DNA phenotyping predicts an individual’s physical characteristics from DNA. It can be used by law enforcement to generate leads in cases with the absence of a suspect. By determining how genetic information translates into physical appearance, it is possible to “reverse-engineer” DNA into a physical profile. Parabon NanoLabs — with funding support from the U.S. Department of Defense — developed the Snapshot Forensic DNA Phenotyping System.

Predicting Facial Features Using sex, ancestry and thousands of genetic markers can determine a suspect’s facial measurements, such as lip size and width of the skull. Other physical traits that can be accurately predicted include genetic ancestry, eye color, hair color, skin color, freckling, baldness, hair curliness, tooth shape and age even among individuals with mixed ancestry.

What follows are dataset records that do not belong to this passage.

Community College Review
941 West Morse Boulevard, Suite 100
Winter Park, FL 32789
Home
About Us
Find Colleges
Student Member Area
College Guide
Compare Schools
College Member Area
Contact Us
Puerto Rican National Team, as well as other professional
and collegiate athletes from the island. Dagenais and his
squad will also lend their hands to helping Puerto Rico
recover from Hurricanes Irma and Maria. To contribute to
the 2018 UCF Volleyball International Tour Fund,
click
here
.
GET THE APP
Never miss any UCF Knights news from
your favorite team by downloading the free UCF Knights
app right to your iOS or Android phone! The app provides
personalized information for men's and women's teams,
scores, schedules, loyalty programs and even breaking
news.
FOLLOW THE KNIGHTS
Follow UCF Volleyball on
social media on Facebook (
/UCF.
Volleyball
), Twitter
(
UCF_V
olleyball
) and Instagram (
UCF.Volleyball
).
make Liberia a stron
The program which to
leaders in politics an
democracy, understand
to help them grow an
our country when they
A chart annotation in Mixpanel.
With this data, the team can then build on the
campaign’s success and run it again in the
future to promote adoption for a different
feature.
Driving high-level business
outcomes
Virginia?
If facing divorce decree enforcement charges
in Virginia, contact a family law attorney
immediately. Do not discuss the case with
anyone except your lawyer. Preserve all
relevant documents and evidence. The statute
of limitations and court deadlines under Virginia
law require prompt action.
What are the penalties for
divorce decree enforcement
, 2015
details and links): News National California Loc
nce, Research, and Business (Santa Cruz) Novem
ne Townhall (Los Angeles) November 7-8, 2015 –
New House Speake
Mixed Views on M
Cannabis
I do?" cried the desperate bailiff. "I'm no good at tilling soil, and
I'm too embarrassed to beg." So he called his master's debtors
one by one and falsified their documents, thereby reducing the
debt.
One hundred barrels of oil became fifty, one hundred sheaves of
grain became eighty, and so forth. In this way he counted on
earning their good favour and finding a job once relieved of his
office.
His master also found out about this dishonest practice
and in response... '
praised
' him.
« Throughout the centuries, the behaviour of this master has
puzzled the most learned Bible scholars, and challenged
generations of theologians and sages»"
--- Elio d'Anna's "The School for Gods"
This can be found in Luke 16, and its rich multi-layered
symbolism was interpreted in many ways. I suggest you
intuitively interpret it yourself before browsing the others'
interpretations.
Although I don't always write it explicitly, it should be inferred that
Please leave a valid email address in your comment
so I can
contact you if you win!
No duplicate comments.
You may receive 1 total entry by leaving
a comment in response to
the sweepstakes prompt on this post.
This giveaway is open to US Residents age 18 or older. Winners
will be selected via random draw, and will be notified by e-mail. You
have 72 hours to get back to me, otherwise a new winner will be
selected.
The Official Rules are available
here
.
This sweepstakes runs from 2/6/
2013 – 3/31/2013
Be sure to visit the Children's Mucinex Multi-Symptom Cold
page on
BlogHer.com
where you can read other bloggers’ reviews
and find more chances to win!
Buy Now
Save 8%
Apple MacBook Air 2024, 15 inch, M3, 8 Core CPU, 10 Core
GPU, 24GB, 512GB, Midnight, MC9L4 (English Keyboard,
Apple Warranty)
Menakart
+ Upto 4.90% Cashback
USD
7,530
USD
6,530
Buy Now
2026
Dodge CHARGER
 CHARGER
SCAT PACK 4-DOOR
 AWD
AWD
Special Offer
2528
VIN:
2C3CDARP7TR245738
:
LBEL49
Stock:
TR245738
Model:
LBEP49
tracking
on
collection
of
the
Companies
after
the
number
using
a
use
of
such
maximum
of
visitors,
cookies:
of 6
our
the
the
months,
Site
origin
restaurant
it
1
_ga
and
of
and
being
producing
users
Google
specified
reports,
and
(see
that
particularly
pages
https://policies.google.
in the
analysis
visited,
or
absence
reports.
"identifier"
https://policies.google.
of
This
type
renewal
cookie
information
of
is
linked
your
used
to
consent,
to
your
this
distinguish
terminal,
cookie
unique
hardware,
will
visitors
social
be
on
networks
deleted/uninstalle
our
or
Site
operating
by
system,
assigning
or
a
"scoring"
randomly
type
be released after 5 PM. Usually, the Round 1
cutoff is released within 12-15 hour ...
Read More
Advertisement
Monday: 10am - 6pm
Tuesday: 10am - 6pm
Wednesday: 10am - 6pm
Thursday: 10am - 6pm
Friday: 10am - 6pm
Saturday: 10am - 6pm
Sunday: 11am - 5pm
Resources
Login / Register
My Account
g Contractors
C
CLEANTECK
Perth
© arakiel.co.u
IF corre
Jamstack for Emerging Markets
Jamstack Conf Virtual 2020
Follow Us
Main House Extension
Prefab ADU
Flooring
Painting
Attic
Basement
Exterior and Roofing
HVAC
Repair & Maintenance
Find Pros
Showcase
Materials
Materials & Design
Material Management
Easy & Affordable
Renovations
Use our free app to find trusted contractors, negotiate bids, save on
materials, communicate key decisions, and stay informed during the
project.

DNA Profiling Versus DNA Phenotyping Traditional DNA profiling, also referred to as DNA fingerprinting, uses DNA as a biometric identifier. Like an iris scan or fingerprint, a DNA profile can uniquely identify an individual with very high accuracy. For forensic purposes, this means that investigators must have already identified and obtained DNA from a potentially matching individual. DNA phenotyping is used when investigators need to narrow the pool of possible individuals or identify unknown remains by learning about the person’s ancestry and appearance. When the suspected individual is identified, traditional DNA profiling can be used to prove a match, provided there is a reference sample that can be used for comparison.

Genomic Ancestry Using DNA phenotyping, a person’s precise ancestry can be determined on a global level. There are seven principle populations in the world: Africa, Middle East, Europe, Central Asia, East Asia, Native American, and Oceana.

Altered Reality A model/sketch of a suspect can be altered by forensic artists to reflect different ages and weights.